THE TASK: Your task is to copy the stretch of lines in the records below that begins with the line containing "ANDREWS, Judge." and ends with the line containing "particularly relevant fact", exactly as written, with nothing added.

Data entries
◆ ◆ ◆ ◆ ◆
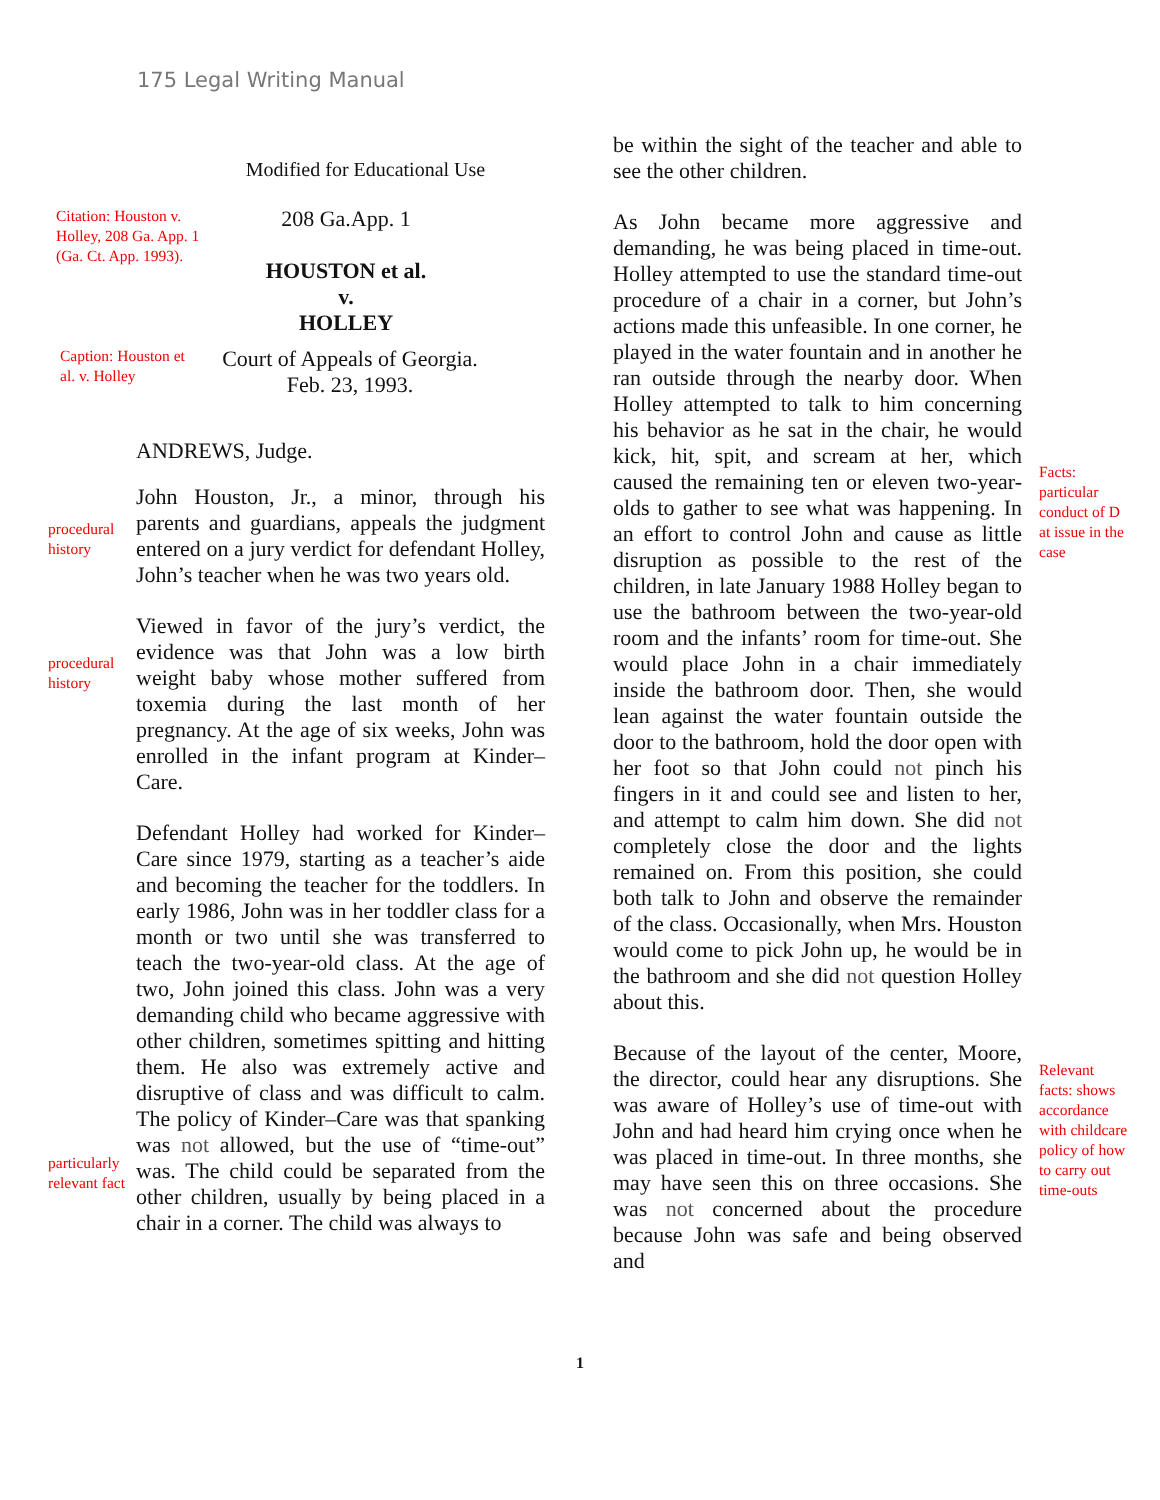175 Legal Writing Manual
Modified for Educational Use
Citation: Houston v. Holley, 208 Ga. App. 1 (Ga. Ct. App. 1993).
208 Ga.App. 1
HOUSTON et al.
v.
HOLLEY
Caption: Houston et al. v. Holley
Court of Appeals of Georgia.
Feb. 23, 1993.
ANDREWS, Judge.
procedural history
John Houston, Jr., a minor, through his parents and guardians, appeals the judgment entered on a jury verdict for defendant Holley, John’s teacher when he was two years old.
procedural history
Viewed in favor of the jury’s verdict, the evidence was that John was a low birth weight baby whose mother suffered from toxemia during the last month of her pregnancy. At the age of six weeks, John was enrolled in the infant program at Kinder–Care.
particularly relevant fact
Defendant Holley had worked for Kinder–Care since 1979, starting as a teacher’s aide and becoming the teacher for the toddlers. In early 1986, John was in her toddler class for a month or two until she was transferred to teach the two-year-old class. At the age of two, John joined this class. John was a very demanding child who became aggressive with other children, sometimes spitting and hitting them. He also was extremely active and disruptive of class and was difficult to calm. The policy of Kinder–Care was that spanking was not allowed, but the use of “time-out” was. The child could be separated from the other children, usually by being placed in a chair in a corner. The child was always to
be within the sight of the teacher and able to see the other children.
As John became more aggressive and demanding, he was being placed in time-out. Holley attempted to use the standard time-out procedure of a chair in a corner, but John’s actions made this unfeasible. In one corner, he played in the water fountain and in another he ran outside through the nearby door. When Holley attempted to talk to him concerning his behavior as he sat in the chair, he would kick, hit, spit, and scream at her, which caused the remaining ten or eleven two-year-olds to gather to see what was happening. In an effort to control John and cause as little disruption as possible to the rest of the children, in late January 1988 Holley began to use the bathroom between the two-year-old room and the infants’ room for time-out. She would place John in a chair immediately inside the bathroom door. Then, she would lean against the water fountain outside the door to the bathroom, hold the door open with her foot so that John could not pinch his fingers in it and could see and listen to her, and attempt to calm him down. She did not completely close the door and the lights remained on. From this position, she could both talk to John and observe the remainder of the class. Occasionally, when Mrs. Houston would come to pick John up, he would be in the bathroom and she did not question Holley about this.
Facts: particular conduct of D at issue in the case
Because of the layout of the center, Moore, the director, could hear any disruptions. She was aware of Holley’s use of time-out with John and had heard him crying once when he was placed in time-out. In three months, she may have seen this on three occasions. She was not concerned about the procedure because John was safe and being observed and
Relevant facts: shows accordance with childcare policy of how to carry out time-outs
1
◆ ◆ ◆ ◆ ◆
WRITTEN REPLY:
ANDREWS, Judge.
procedural history
John Houston, Jr., a minor, through his parents and guardians, appeals the judgment entered on a jury verdict for defendant Holley, John’s teacher when he was two years old.
procedural history
Viewed in favor of the jury’s verdict, the evidence was that John was a low birth weight baby whose mother suffered from toxemia during the last month of her pregnancy. At the age of six weeks, John was enrolled in the infant program at Kinder–Care.
particularly relevant fact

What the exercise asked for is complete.